- Other names: Lethal osteosclerotic bone dysplasia
- This condition is inherited in an autosomal recessive manner

= Raine syndrome =

Osteosclerotic bone dysplasia, a congenital disorder

Raine syndrome (RNS), also called osteosclerotic bone dysplasia, is a rare autosomal recessive congenital disorder characterized by craniofacial anomalies including microcephaly, noticeably low set ears, osteosclerosis, a cleft palate, gum hyperplasia, a hypoplastic nose, and eye proptosis. It is considered to be a lethal disease, and usually leads to death within a few hours of birth. However, a recent report describes two studies in which children with Raine syndrome have lived to 8 and 11 years old, so it is currently proposed that there is a milder expression that the phenotype can take (Simpson 2009).

==Signs and symptoms==
- Dental pain
- Cavities and dental issues
- Bone aches and pains
- Other chronic health issues
- Tiredness
- Aches

==Genetics==

Raine syndrome appears to be an autosomal recessive disease. There are reports of recurrence in children born of the same parents, and an increased occurrence in children of closely related, genetically similar parents. Individuals with Raine syndrome were either homozygous or compound heterozygous for the mutation of FAM20C. Also observed have been nonsynonymous mutation and splice-site changes (Simpson et al. 2007).

FAM20C, located on chromosome 7p22.3, is an important molecule in bone development. Studies in mice have demonstrated its importance in the mineralization of bones in teeth in early development (OMIM, Simpson et al. 2007, Wang et al. 2010).
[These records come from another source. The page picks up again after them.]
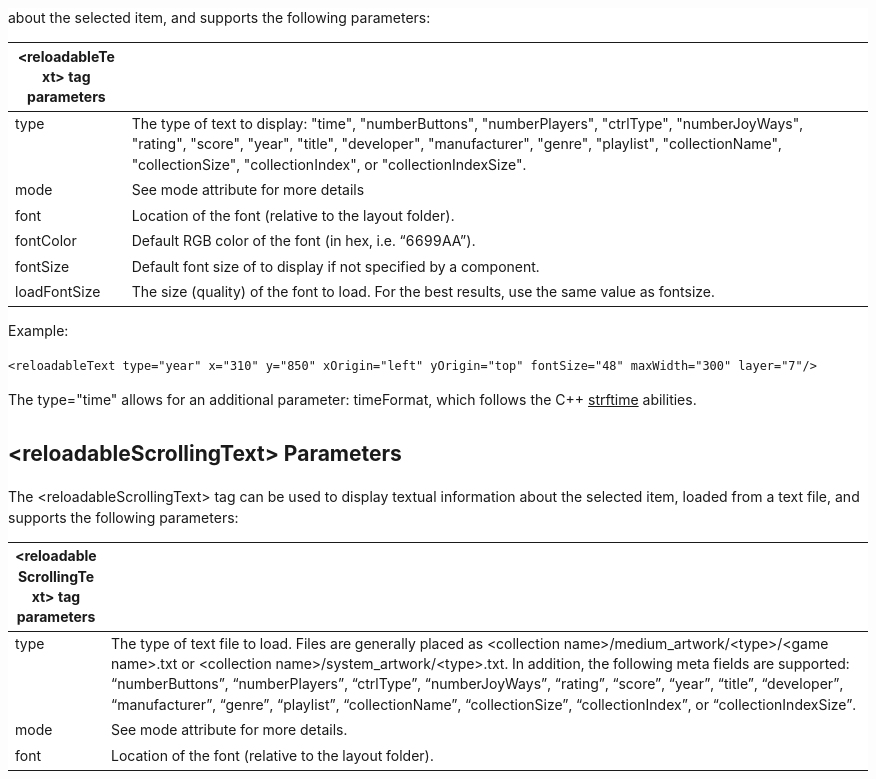 about the selected item, and supports the following parameters:

| \<reloadableText> tag parameters |                                                                                                                                                                                                                                                                            |
|----------------------------------|----------------------------------------------------------------------------------------------------------------------------------------------------------------------------------------------------------------------------------------------------------------------------|
| type                             | The type of text to display: "time", "numberButtons", "numberPlayers", "ctrlType", "numberJoyWays", "rating", "score", "year", "title", "developer", "manufacturer", "genre", "playlist", "collectionName", "collectionSize", "collectionIndex", or "collectionIndexSize". |
| mode                             | See mode attribute for more details                                                                                                                                                                                                                                        |
| font                             | Location of the font (relative to the layout folder).                                                                                                                                                                                                                      |
| fontColor                        | Default RGB color of the font (in hex, i.e. “6699AA”).                                                                                                                                                                                                                     |
| fontSize                         | Default font size of to display if not specified by a component.                                                                                                                                                                                                           |
| loadFontSize                     | The size (quality) of the font to load. For the best results, use the same value as fontsize.                                                                                                                                                                              |

Example:

    <reloadableText type="year" x="310" y="850" xOrigin="left" yOrigin="top" fontSize="48" maxWidth="300" layer="7"/>

The type="time" allows for an additional parameter: timeFormat, which
follows the C++
[strftime](http://en.cppreference.com/w/cpp/chrono/c/strftime)
abilities.

  
## \<reloadableScrollingText> Parameters

The \<reloadableScrollingText> tag can be used to display textual
information about the selected item, loaded from a text file, and
supports the following parameters:

| \<reloadableScrollingText> tag parameters |                                                                                                                                                                                                                                                                                                                                                                                                                                                                       |
|-------------------------------------------|-----------------------------------------------------------------------------------------------------------------------------------------------------------------------------------------------------------------------------------------------------------------------------------------------------------------------------------------------------------------------------------------------------------------------------------------------------------------------|
| type                                      | The type of text file to load. Files are generally placed as \<collection name>/medium_artwork/\<type>/\<game name>.txt or \<collection name>/system_artwork/\<type>.txt. In addition, the following meta fields are supported: “numberButtons”, “numberPlayers”, “ctrlType”, “numberJoyWays”, “rating”, “score”, “year”, “title”, “developer”, “manufacturer”, “genre”, “playlist”, “collectionName”, “collectionSize”, “collectionIndex”, or “collectionIndexSize”. |
| mode                                      | See mode attribute for more details.                                                                                                                                                                                                                                                                                                                                                                                                                                  |
| font                                      | Location of the font (relative to the layout folder).                                                                                                                                                                                                                                                                                                                                                                                                                 |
FAM20C stands for "family with sequence similarity 20, member C." It is also commonly referred to as DMP-4. It is a Golgi-enriched fraction casein kinase and an extracellular serine/threonine protein kinase. It is 107,743 bases long, with 10 exons and 584 amino acids (Weizmann Institute of Science).

==Research==

Current research describes Raine syndrome as a neonatal osteosclerotic bone dysplasia, indicated by its osteosclerotic symptoms that are seen in those with the disease. It has been found that a mutation in the gene FAM20C is the cause of the Raine syndrome phenotype. This microdeletion mutation leads to an unusual chromosome 7 arrangement. The milder phenotypes of Raine syndrome, such as those described in Simpson's 2007 report, suggest that Raine syndrome resulting from missense mutations may not be as lethal as the other described mutations (OMIM). This is supported by findings from Fradin et al. (2011), who reported on children with missense mutations to FAM20C and lived to ages 1 and 4 years, relatively much longer than the life spans of the previously reported children. Simpson et al.'s (2007) report states that to date, affected individuals have had chromosome 7 uniparental isodisomy and a 7p telomeric microdeletion. They had abnormal chromosome 7 arrangements, with microdeletions of their D7S2477 and D7S1484 markers (Simpson 2007).

==History==

It was first characterized in 1991 in a report by J. Raine published on an infant that had been born with an unknown syndrome, which later came to be called Raine syndrome.
In 2020, the first patient with Raine syndrome gave birth to a child. That child is a carrier and was born premature at 1 pounds due to mother's health. The child is not affected but has chance to pass on the disorder to their children. The patient born in BC had multiple dental surgeries to help fix the symptoms of Raine syndrome but her chronic illnesses affect daily.